Ear training is a way of developing our ability to figure out and then play or write any music we hear. The ultimate aim is to be able to freely express whatever music we want on the bass guitar and in that sense we’re literally learning to talk through the instrument.
At first you might hear about ear training and have no idea where to even start. I know that was a big problem for me. So I’m giving you these 4 tips to help you set you out on a road to developing that ear.
What Is Ear Training?
Ear training is a way of developing our ability to work out and play any music we hear – be it external music from a recording or live playing or internal music that we hear in our head. The ultimate aim is to be able to freely express any ideas we have through our instrument. In other words, we want to be able to ‘talk’ ideas out through the bass – from conception to reality. Here are some tips to get you started…

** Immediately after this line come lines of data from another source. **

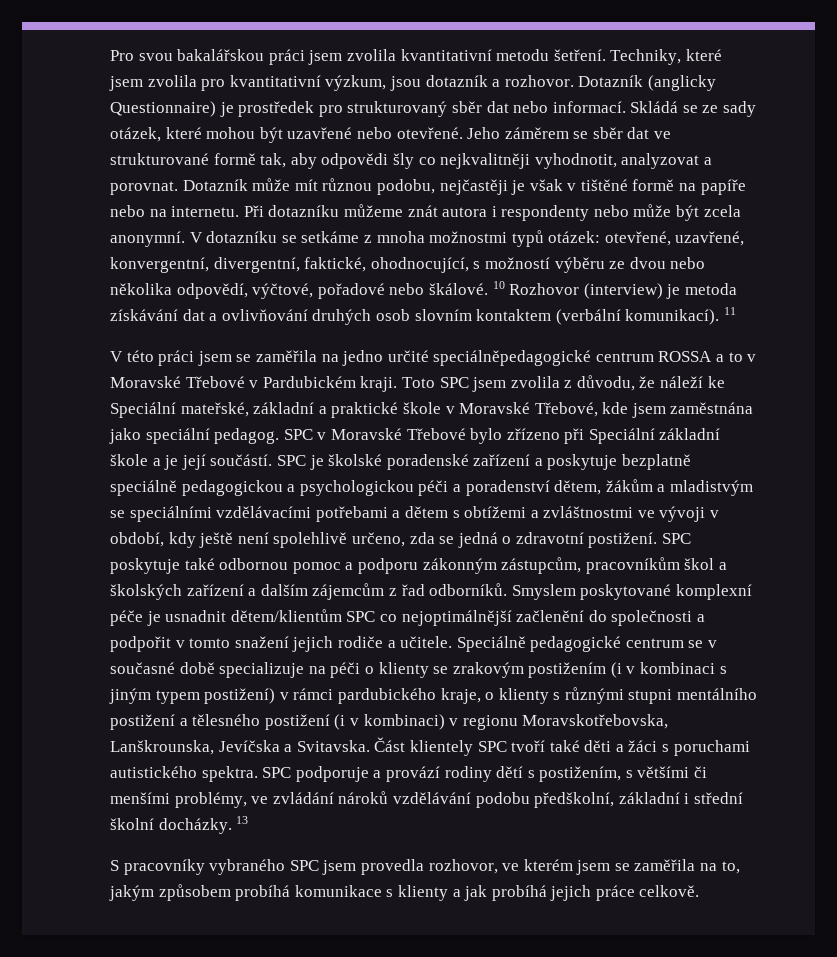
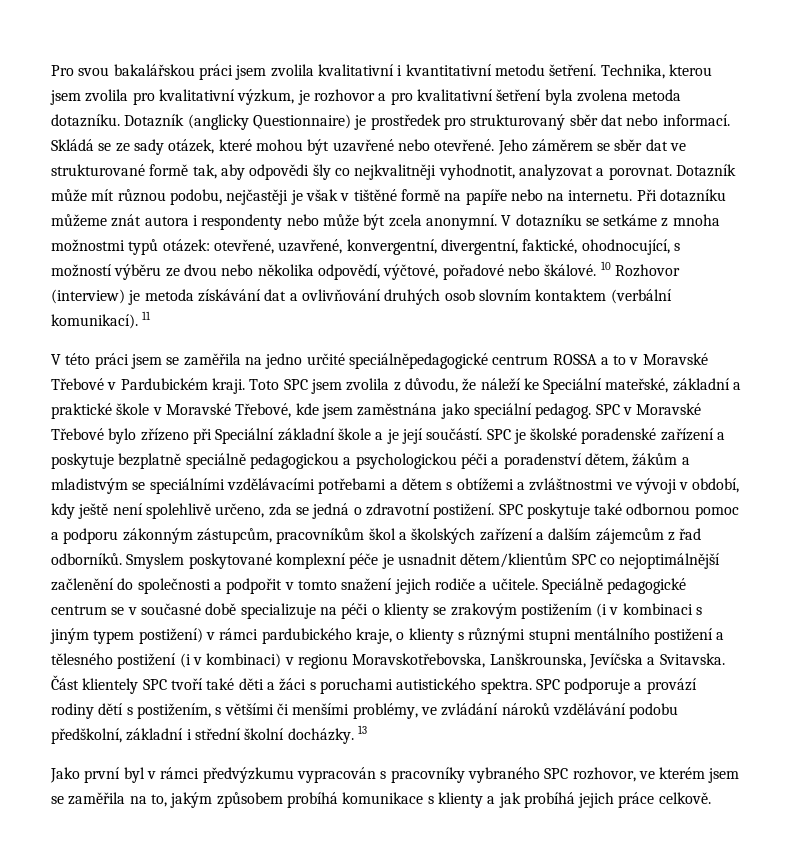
(396, 55) none -> [317,64,403,76] kvalitativní i
[610,49,722,65] Techniky, které -> [600,64,712,79] Technika, kterou
[229,75,574,91] kvantitativní výzkum, jsou dotazník a rozhovor. -> [158,89,682,105] [51,114,120,127] kvalitativní výzkum, je rozhovor a pro kvalitativní šetření byla zvolena metoda dotazníku.
[110,860,119,871] S -> [50,767,387,783] Jako první byl v rámci předvýzkumu vypracován s
[322,859,424,875] jsem provedla -> (569, 773) none

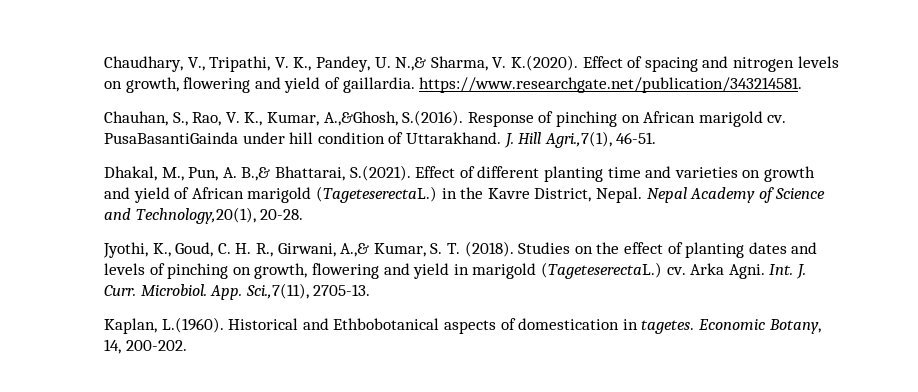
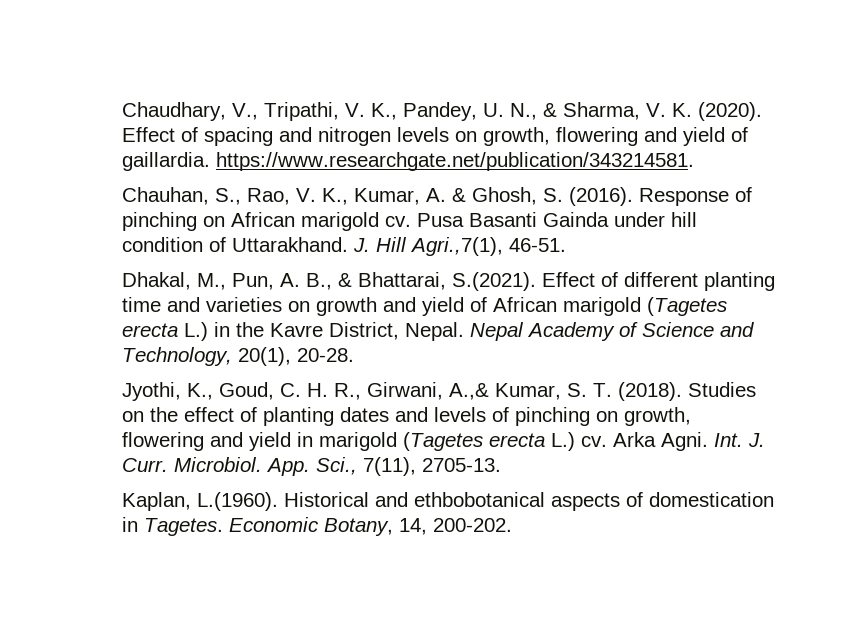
[395,55,579,71] N.,& Sharma, V. K.(2020). -> [510,102,763,121] N., & Sharma, V. K. (2020).
[323,110,464,126] A.,&Ghosh, S.(2016). -> [426,187,634,206] A. & Ghosh, S. (2016).
[104,132,239,144] PusaBasantiGainda -> [417,212,610,227] Pusa Basanti Gainda
[241,167,271,181] B.,& -> [306,273,353,290] B., &
[316,186,438,203] (TageteserectaL.) -> [647,297,728,316] [122,322,209,341] (Tagetes erecta L.)
[135,207,256,224] Technology,20(1), -> [122,347,292,366] Technology, 20(1),
[541,262,663,279] (TageteserectaL.) -> [403,432,576,451] (Tagetes erecta L.)
[245,283,309,299] Sci.,7(11), -> [316,457,417,476] Sci., 7(11),
[333,318,440,330] Ethbobotanical -> [414,492,546,507] ethbobotanical
[641,320,695,334] tagetes. -> [144,518,224,536] Tagetes.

As with everything, ear training is a process comprising several steps. The first is simple – just listen.
Tip 1 – Listen
When developing your ear, it is vital to listen to a lot of music from a lot of different styles. You might be a fan of a particular style or genre, but try to diversify your listening to incorporate a variety of sounds and styles of playing and listen analytically. Listen to everything – what is the instrumentation doing? Try to focus on each instrument and work out what it is doing. Be an active listener rather than a passive one – it’s easy to switch off and let the music wash over you – but try and stay involved and follow the music as it changes and progresses.
Another reason why expanding your listening is important is because it diversifies your playing. The best way to pick up new grooves and licks is to hear and recreate them.
Tip 2 – Transcribe
Spend as much time as possible working out recordings by ear and notating them. It can be tricky to pick the bass out in the mix sometimes, especially if you’re listening on low-quality or small speakers.
For help when transcribing, it is beneficial to attempt transcription for all instruments, not just bass. Vocal melodies, guitar lines, brass phrases, chord progressions and anything else you hear will benefit your ear when you transcribe them. Most other instruments are easier to hear and therefore easier to transcribe and you also get the crucial bit of training for your ear.
I expand on transcription massively in my video about transcription that you can check out here if you want to practice this further.
Tip 3 – Sing What You Play
This is a tip that most people hate as it can be quite embarrassing at first – but it’s a great one. You can make any kind of vocal noises that you want, as long as you are recreating the pitches of what you are playing on the bass. The idea here is that we are solidifying the connection between the instrument itself and our musical mind. In learning to sing along with your playing, it can be useful to learn technical detail, but it’s easier at first to just focus on bass lines and riffs. Then you can progress up to fills and finally to more complex, soloistic lines.
The aim is to literally ‘talk’ through the instrument – this will really help you to develop your ear and you may even find yourself singing along automatically once your confidence improves.
For further reference check out Richard Bona and Janek Gwizdala. These players highlight just how far you can develop this technique.
Tip Four – Make Music!
The final tip is to be creative! Make up basslines, fills, songs, melodies… anything you want as the more you experiment and play around, the stronger your ability will be to get what you want out of the instrument.
A helpful analogy is that of a castaway on a desert island. Staying close to base is fine, but eventually, he gets tired of eating just berries and ventures further afield. Over time, the unexplored areas become smaller and the areas of familiarity become larger until eventually the whole island is mapped out. It’s only through exploration and experimentation that we familiarise ourselves with the possibilities of our instrument and become more comfortable with straying out of our comfort zone.